From the Supreme Court, to labour boards, to arbitration tribunals — UFCW Canada and UFCW Canada Local Unions have been at the forefront of numerous cases which have redefined the labour environment in Canada. Some of these cases were at the centre of panel discussion including the successful UFCW Canada case against Mexico for blacklisting UFCW Canada migrant worker members in British Columbia; the recent court victory in Quebec against Walmart’s closure of its store in Jonqueire after members there unionised with UFCW Canada Local 503; UFCW Canada Local 401’s Supreme Court victory upholding the right of unions to videotape strike-breakers; and UFCW Canada legal breakthroughs and challenges, at the national and Local Union level, to secure collective bargaining rights for migrant seasonal agriculture workers.
The impact of the ultra-conservative, anti-worker agenda on labour laws and governing bodies was also on the program, with American case studies and analyses of how to stop the Right-to-work-for-less agenda in Canada.
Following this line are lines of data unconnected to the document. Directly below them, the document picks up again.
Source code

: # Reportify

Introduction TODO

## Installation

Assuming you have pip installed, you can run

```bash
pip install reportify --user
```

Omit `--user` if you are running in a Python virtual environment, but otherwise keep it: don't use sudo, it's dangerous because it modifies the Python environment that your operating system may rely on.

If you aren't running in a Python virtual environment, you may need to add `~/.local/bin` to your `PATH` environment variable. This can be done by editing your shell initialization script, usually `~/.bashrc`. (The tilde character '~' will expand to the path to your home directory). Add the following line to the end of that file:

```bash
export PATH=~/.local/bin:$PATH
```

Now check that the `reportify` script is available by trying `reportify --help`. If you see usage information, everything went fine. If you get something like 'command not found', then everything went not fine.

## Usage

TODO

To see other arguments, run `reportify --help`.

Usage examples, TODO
Other updates including arbitration trends, medical records confidentiality, employee drug testing, duty to accommodate, and using the Charter to pursue worker labour justice, just to name a few of the topics — were delivered by a Who’s Who of some of Canada’s leading labour-side lawyers and academics.
"These two days have been significant in building a more cohesive national legal and litigation strategy," said Naveen Mehta, UFCW Canada’s general counsel. "With an increasingly hostile environment for working families, our Conference was an opportunity for UFCW Canada staff, leaders and lawyers to work collaboratively to protect the hard fought gains of the last 30 years."